Comparisons Between New Advanced Methods and Traditional Material and Methods
The performance of the ML models was compared between both the new advanced methods and the traditional logistic regression method in terms of classification accuracy, area under the curve (AUC), precision, recall, and F1 score. AUC measures the area under the Receiver Operating Characteristic (ROC) curve, with higher values indicating better model performance in distinguishing between treatment classes.43 Precision measures the ratio of true positive predictions to the total number of positive predictions, with higher values indicating fewer false positives. Recall measures the ratio of true positive predictions to the total number of actual positives, with higher values indicating the model’s effectiveness at identifying all positive instances. The F1 score is the harmonic mean of precision and recall, with higher values indicating a better balance between these two metrics.44 All four metrics are percentages and, therefore, range from 0 to 1. The evaluation metrics were calculated based on the performance of the models on the test dataset, which constitutes 20% of the total data. These metrics were obtained after training the models on the training dataset, comprising the remaining 80% of the data. This process was done once; the metrics we report are from the single partition of test data, and therefore, 95% confidence intervals are not reported.
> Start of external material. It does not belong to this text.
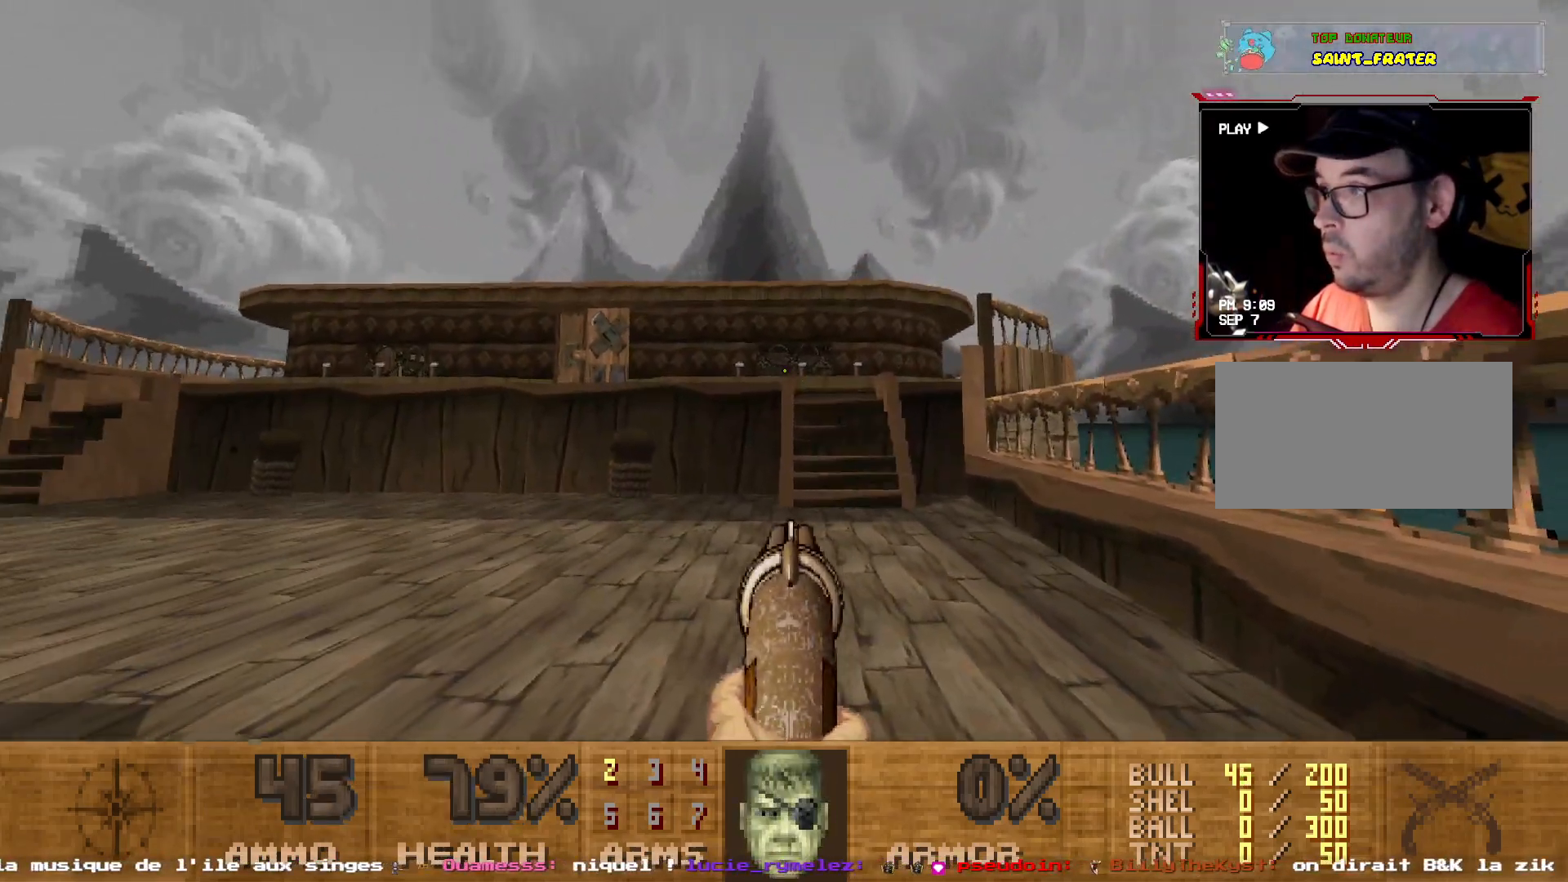
{"keys": [], "mouse": [], "events": [[133, "d", "down"], [233, "d", "up"], [267, "z", "down"], [417, "z", "up"]]}
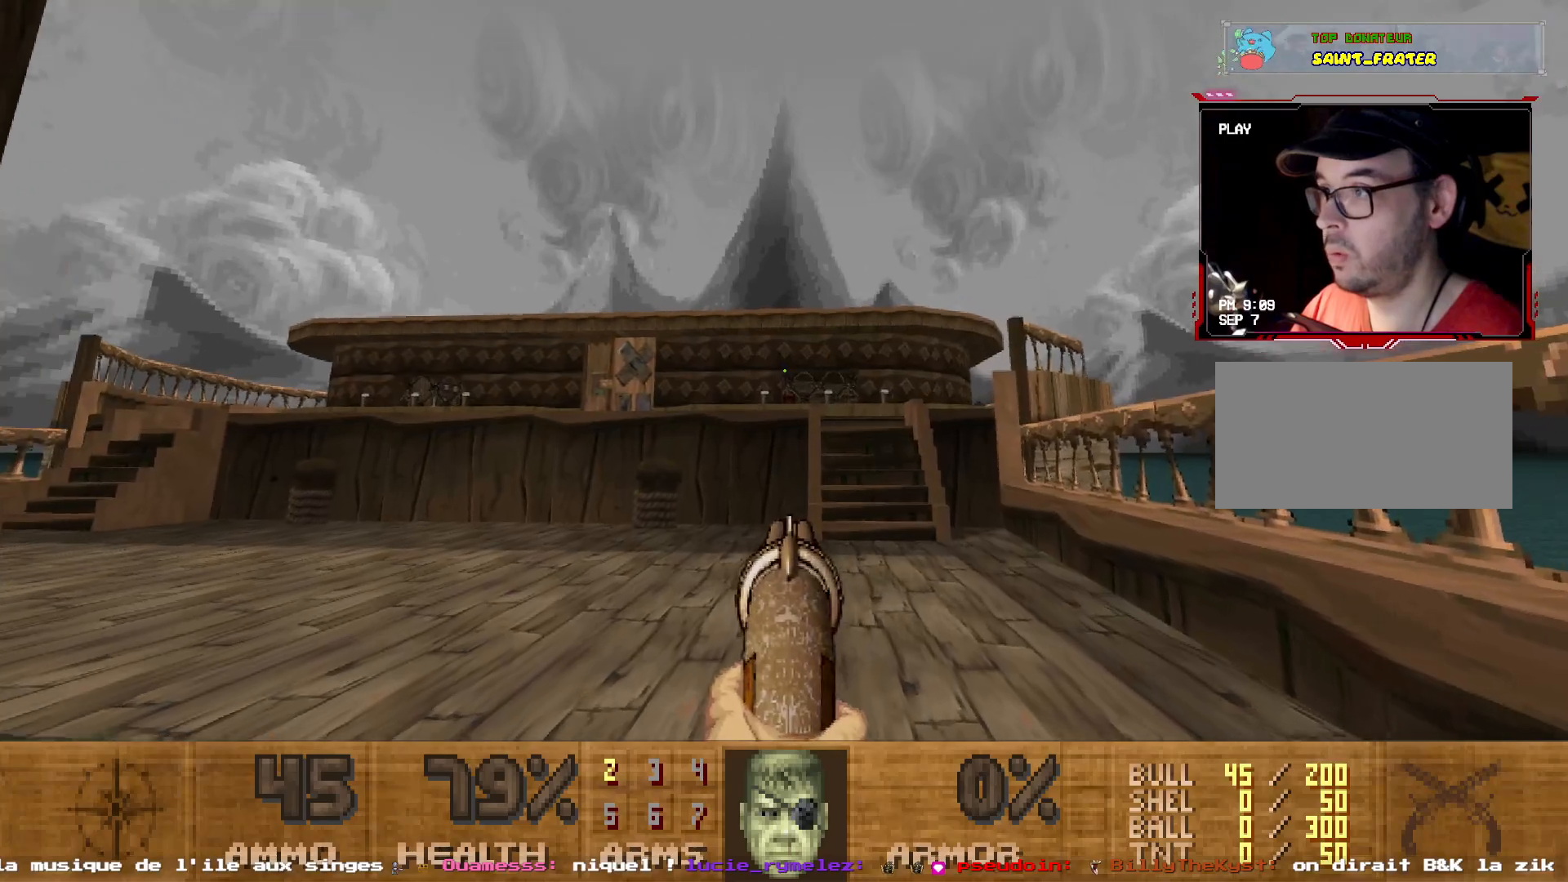
{"keys": ["d", "z"], "mouse": [], "events": [[283, "d", "down"], [283, "z", "down"], [333, "d", "up"], [383, "d", "down"]]}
The distribution plots for propensity scores and sATE were produced for each method. The baseline characteristics and SMD45–47 between the OW GLP-1RA group and DPP-4i group after IPTW were compared for each method of estimating propensity scores and for entropy balancing. SMD is the [difference between groups]/[SD of combined groups]. SMD <0.1 was considered a non-significant difference.45–47
Almost all variables were non-missing except race, BMI, region, and HbA1c. Missing data for these variables were treated as a separate “unknown” category. All analyses were conducted using R 4.2.2 (Supplementary Methods).
Results
Final Study Sample
This study included 26,430 OW GLP-1RA users and 39,858 DPP-4i users before propensity score weighting. Detailed patient characteristics can be found elsewhere.36 Because no significant imbalance was observed in the sample sizes between OW GLP-1RA users and DPP-4i users, no imbalance correction was performed.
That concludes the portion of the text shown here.